YOUR GOAL> The task calls for each line of the records below in which the word "that" appears.

DATA FOR THIS TASK>

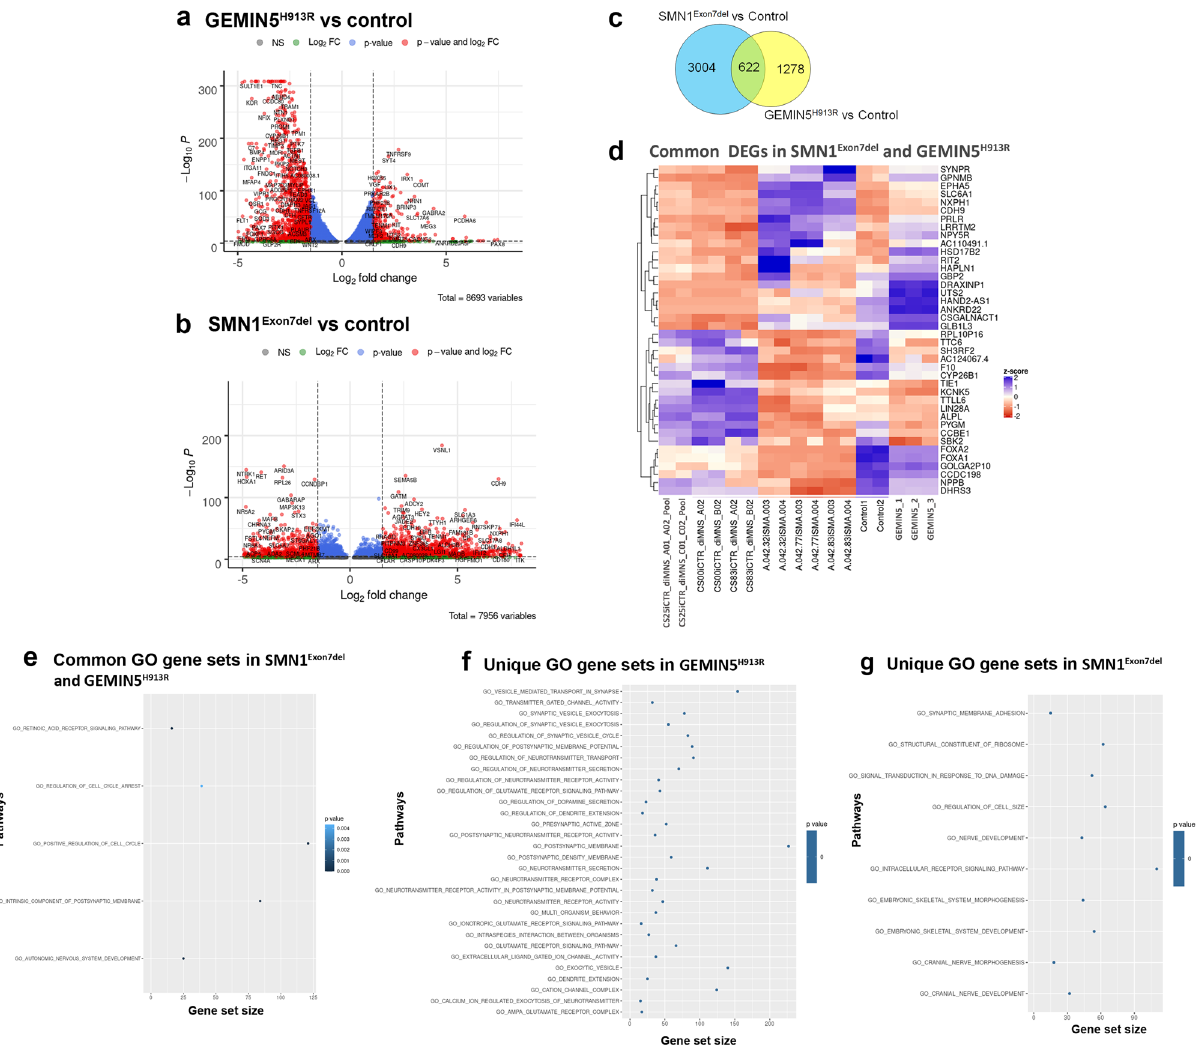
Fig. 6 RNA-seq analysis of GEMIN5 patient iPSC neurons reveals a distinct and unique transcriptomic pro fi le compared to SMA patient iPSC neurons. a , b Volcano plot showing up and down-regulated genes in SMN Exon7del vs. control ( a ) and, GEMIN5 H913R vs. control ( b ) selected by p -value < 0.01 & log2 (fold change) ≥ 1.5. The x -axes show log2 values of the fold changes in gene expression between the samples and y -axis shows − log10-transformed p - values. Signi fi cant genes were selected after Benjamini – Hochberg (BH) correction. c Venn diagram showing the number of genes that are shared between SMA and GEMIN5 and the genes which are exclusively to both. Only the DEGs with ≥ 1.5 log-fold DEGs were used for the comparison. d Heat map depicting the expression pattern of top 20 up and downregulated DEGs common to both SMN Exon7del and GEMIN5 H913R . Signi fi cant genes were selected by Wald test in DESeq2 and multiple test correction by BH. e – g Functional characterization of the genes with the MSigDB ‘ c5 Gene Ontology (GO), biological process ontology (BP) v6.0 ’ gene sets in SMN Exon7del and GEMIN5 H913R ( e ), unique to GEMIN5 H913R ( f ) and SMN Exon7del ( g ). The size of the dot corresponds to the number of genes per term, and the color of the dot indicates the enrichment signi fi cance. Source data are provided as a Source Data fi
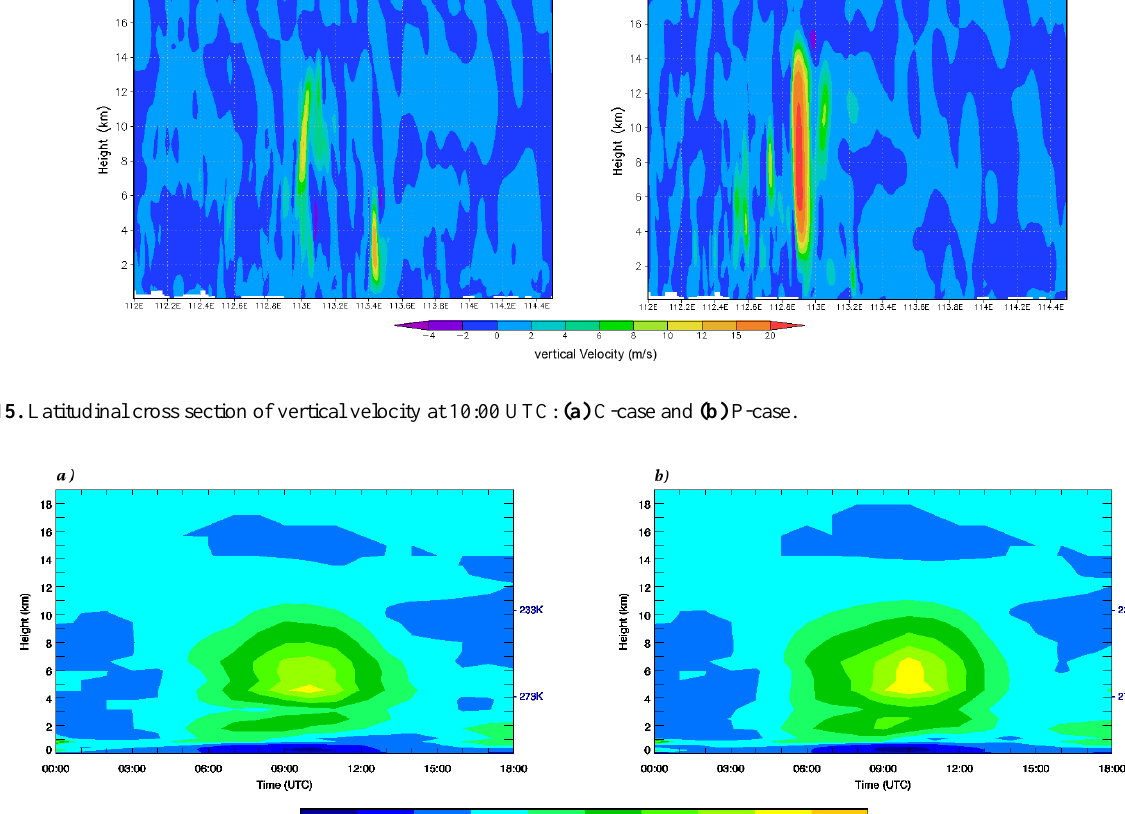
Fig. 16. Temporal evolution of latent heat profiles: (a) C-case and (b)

---

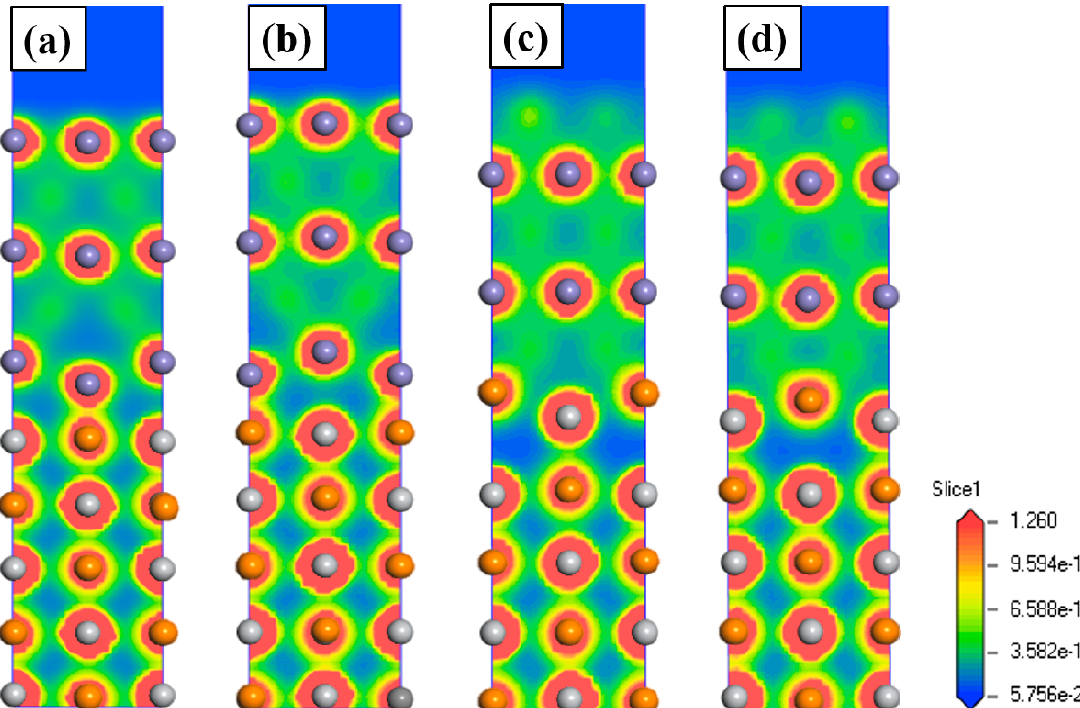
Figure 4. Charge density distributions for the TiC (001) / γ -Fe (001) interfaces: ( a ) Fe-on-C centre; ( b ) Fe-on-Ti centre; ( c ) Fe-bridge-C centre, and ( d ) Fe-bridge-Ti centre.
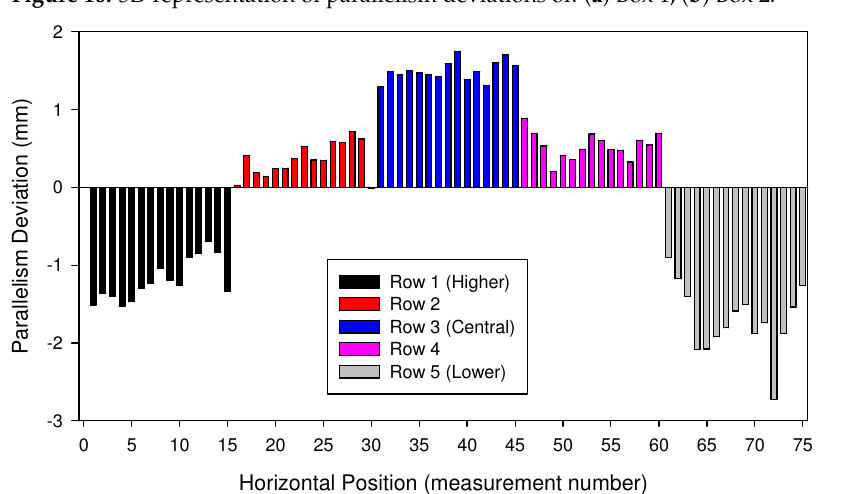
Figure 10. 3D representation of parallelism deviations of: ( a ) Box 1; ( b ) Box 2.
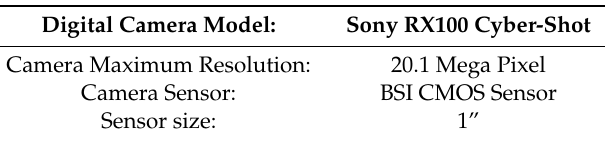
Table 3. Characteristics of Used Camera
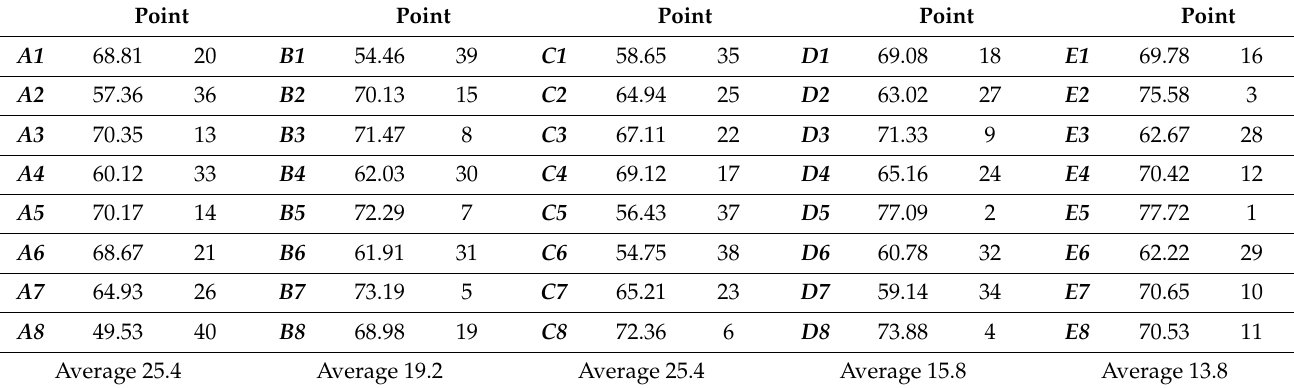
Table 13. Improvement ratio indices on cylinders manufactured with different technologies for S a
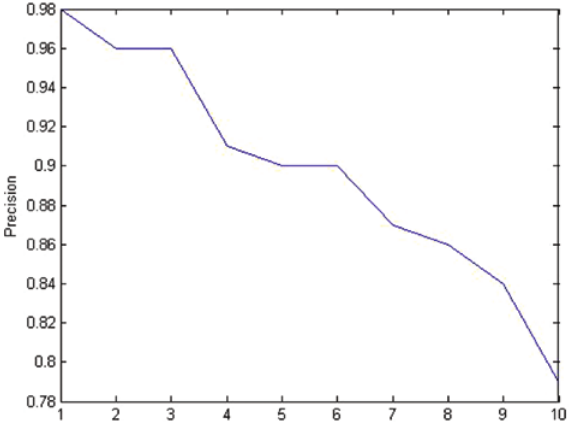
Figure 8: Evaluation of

* * *

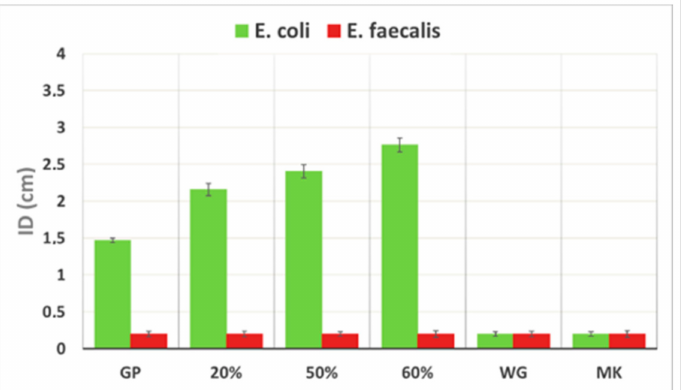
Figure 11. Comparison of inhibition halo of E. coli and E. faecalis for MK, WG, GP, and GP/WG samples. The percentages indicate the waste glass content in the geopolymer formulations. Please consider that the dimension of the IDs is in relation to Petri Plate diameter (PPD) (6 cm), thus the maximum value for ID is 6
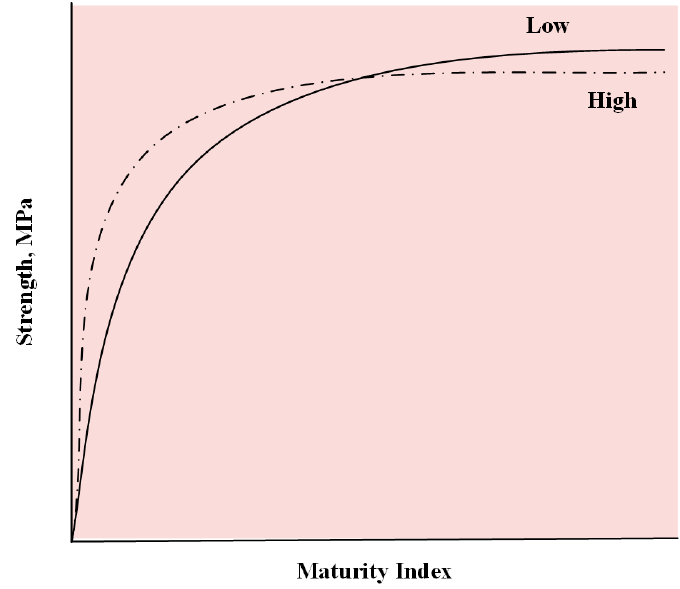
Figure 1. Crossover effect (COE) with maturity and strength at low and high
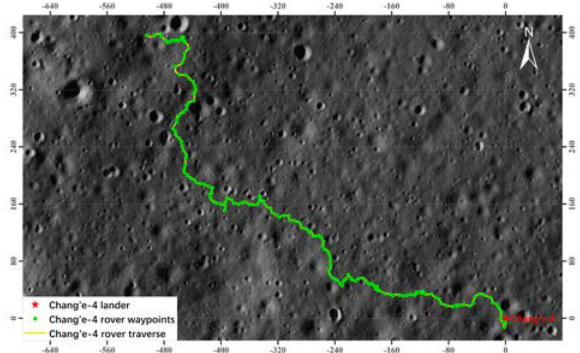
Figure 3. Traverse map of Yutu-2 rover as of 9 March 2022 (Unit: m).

REPLY TO THE TASK>
Fig. 6 RNA-seq analysis of GEMIN5 patient iPSC neurons reveals a distinct and unique transcriptomic pro fi le compared to SMA patient iPSC neurons. a , b Volcano plot showing up and down-regulated genes in SMN Exon7del vs. control ( a ) and, GEMIN5 H913R vs. control ( b ) selected by p -value < 0.01 & log2 (fold change) ≥ 1.5. The x -axes show log2 values of the fold changes in gene expression between the samples and y -axis shows − log10-transformed p - values. Signi fi cant genes were selected after Benjamini – Hochberg (BH) correction. c Venn diagram showing the number of genes that are shared between SMA and GEMIN5 and the genes which are exclusively to both. Only the DEGs with ≥ 1.5 log-fold DEGs were used for the comparison. d Heat map depicting the expression pattern of top 20 up and downregulated DEGs common to both SMN Exon7del and GEMIN5 H913R . Signi fi cant genes were selected by Wald test in DESeq2 and multiple test correction by BH. e – g Functional characterization of the genes with the MSigDB ‘ c5 Gene Ontology (GO), biological process ontology (BP) v6.0 ’ gene sets in SMN Exon7del and GEMIN5 H913R ( e ), unique to GEMIN5 H913R ( f ) and SMN Exon7del ( g ). The size of the dot corresponds to the number of genes per term, and the color of the dot indicates the enrichment signi fi cance. Source data are provided as a Source Data fi
Figure 11. Comparison of inhibition halo of E. coli and E. faecalis for MK, WG, GP, and GP/WG samples. The percentages indicate the waste glass content in the geopolymer formulations. Please consider that the dimension of the IDs is in relation to Petri Plate diameter (PPD) (6 cm), thus the maximum value for ID is 6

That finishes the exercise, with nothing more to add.